The approval of a USDA developed vaccine in the 1930s also assisted in creating herds free of brucellosis. Because the vaccine caused a weakened version of the disease, it was used to assist in the development of herd immunity and owners were prohibited by federal policy from using the vaccine in certified brucellosis-free herds after World War II.
As a result, the rate of brucellosis dropped from about 11.5 percent in 1935 to less than one percent in 1973. But the policy to have immune and free herds led to a different problem. Less effective testing led to intermixing of the immune and nonimmune cattle, occasionally creating outbreaks in nonimmune herds and economic loss for owners.
This risk eventually made the split program of disease and disease-free herds untenable. In the 1970s, renewed debates questioned whether the disease should be allowed to run its course, creating nationwide herd immunity or if the push to eradicate it should continue.

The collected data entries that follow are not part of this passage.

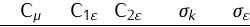
Table 1. Constants of the k- ε RNG model.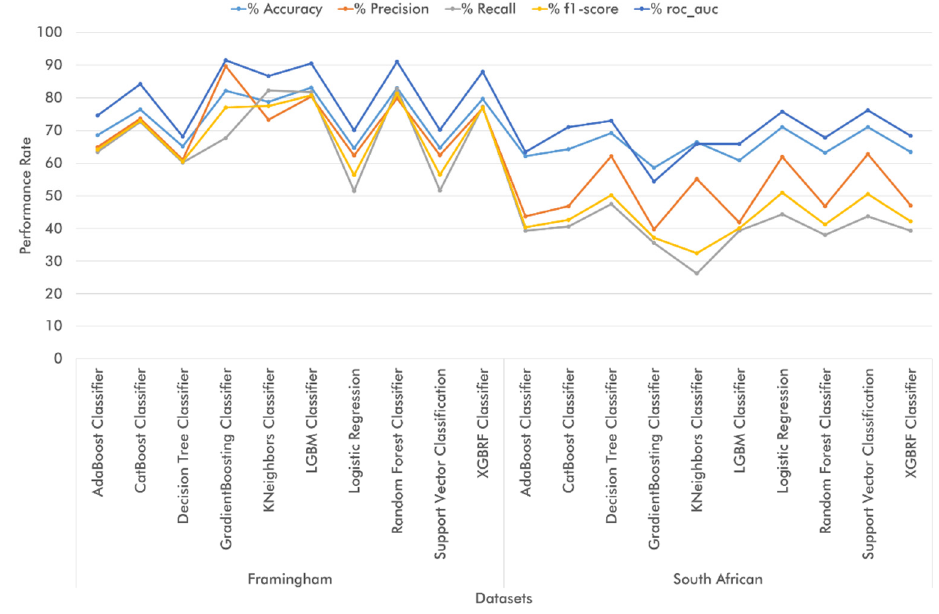
Figure 7. K-fold cross-validation performance of ten ML classifiers on top-four attributes from the Framingham and South African Hearth datasets.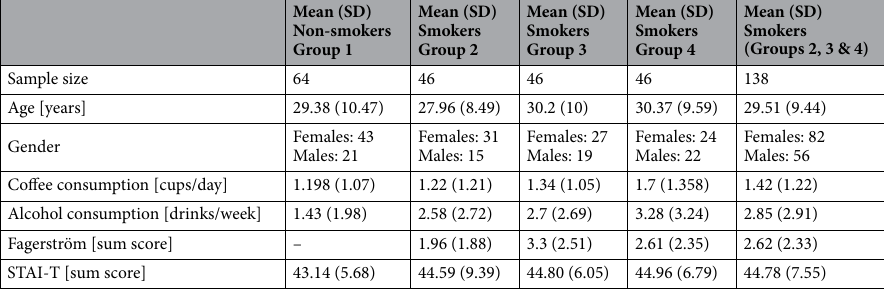
Table 1. Demographics for each group separately and for all smoker groups combined. Group 1 contains only non-smokers, group 2 contains smokers that took a smoking break of 6 h after fear acquisition on day 1, group 3 contains smokers that smoked a cigarette directly after fear acquisition on day 1 and group 4 contains smokers that smoked a cigarette directly before fear acquisition on day 1. The last column contains all smokers from groups 2, 3 and 4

In 1978, the Department of Agriculture chose eradication of the disease. And so, it implemented stricter movement guidelines and more effective testing and tracing, mandated slaughter of infected animals and developed a new vaccine. It worked and in 2000, the USDA declared American livestock free of the disease. However, brucellosis still exists in non-livestock animals so the potential for outbreaks remains a problem that must be monitored.
There is a difference between herd immunity acquired through disease exposure, as with brucellosis, and modern public health programs that use vaccines to create immunity, such as polio and measles.

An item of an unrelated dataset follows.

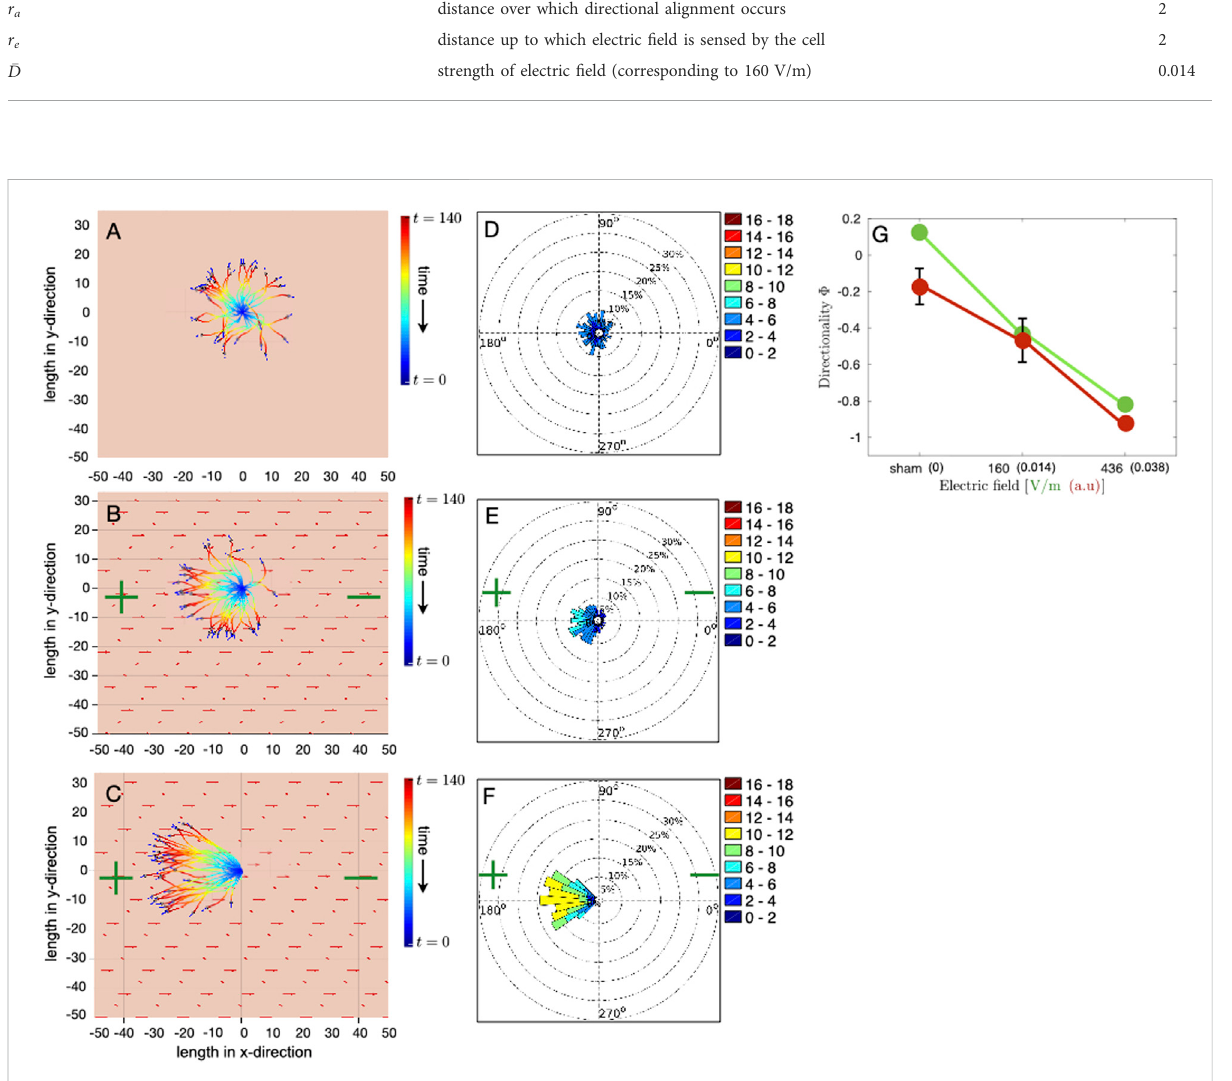
FIGURE 3 SimulationofosteoblastcellmigrationinDCelectrical fi eld.Eachsimulationconsistsof35cells,initiallyrandomlydistributedinacircularregion around the center of the domain of size 50 × 50. Osteoblasts are modeled as light gray colored circular disks of radius R = 1 with initial migration velocities,whicharerandomlyorientedindirection,representedbydarkbluearrows.ThepolarityoftheDCelectric fi eldisdenotedbygreencolored plus and minus symbols, and red arrows represent the electric fi eld vector. The model is simulated for 140 time steps. (A – C) Final positionsand trajectories of individual cells in the case of (A) unstimulated cells and DC electrical stimulation of magnitude 0.014 and 0.038, shown in (B,C) , respectively. Cellpositionsareadjustedsuchthatallthetrajectoriesoriginatefrom x =0and y =0at t =0.Colorgradient ofthetrajectoryrepresents timeevolution,withbluecolorforthestartofthesimulationandredcolorforthelasttimepoint.Adimensionlessvalueof0.038forthemagnitudeof the electric fi eld in simulations corresponds to the maximum electric fi eld strength of 436 V/m in experiments. (D – F) Polar plots show the effective velocity of cell migration, taking into account only the initial and the fi nal time step. (D) shows the polar plot for the unstimulated case, whereas (E,F) present polar plots for 160 V/m and 436 V/m,respectively. Each polar plot isa cumulate of data from 10 separate simulation runs with random initial conditionsandwhereeachsimulationconsistsof35cells. (G) Comparisonofthedirectionalityorderparameter Φ obtainedfromthesimulations(red color fi lled circles connected byred lines) with experiments (green color fi lled circles connected bygreenlines) corresponding to thethree different cases, i.e., no stimulation, stimulation with fi eld strength 160 V/m and 436 V/m, respectively. Each value of directionality obtained from simulations averages ten separate simulation runs. Error bars in simulation data show the standard deviation in Φ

Establishing herds of cattle with disease-acquired immunity was an acceptable practice in the early 20th century because brucellosis was not deadly to livestock and there were initially no effective treatments or vaccines. Moreover, because managing the disease was driven by economic considerations, slaughtering infected animals was an acceptable part of creating or maintaining immune herds.

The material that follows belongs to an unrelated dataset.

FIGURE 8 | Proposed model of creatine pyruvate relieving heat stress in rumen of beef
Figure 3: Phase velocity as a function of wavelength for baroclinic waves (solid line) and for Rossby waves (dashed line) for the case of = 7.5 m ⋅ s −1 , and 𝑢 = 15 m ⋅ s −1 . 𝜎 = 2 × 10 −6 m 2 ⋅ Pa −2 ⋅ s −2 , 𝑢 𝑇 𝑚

Unlike brucellosis in cattle, people die from covid-19 and we do not know the long-term impact on those who recover from it. Allowing it to spread unchecked through a population exposes individuals to unknown and unacceptable risk of death and injury. And of course, slaughter cannot be part of a public health response to covid-19.
Also, herd immunity alone did not successfully control or eradicate the disease. Brucellosis remained a health and economic threat for decades because herds with immunity served as a reservoir of infection that could spread to disease-free animals with no immunity. Covid-19 herd immunity policies could create similar problems. The disease could persist in the general population as an endemic illness, posing an ongoing threat to isolated high-risk people for years to come.
Disease-acquired herd immunity may be an appealing option to borrow from animal health because it would allow the majority of people to return to work and school while waiting for a vaccine. But humans are not livestock. As Ghebreyesus observed, the ethics of allowing a disease to spread for the purpose of immunity and necessitating the long-term isolation of high-risk individuals is problematic.
But the fight against brucellosis also shows what works. The federal investment in vaccine development and better testing technology and the implementation of a national eradication program with test and tracing policies contributed to the eradication of brucellosis and are not mired in the same problematic ethics as disease-acquired herd immunity.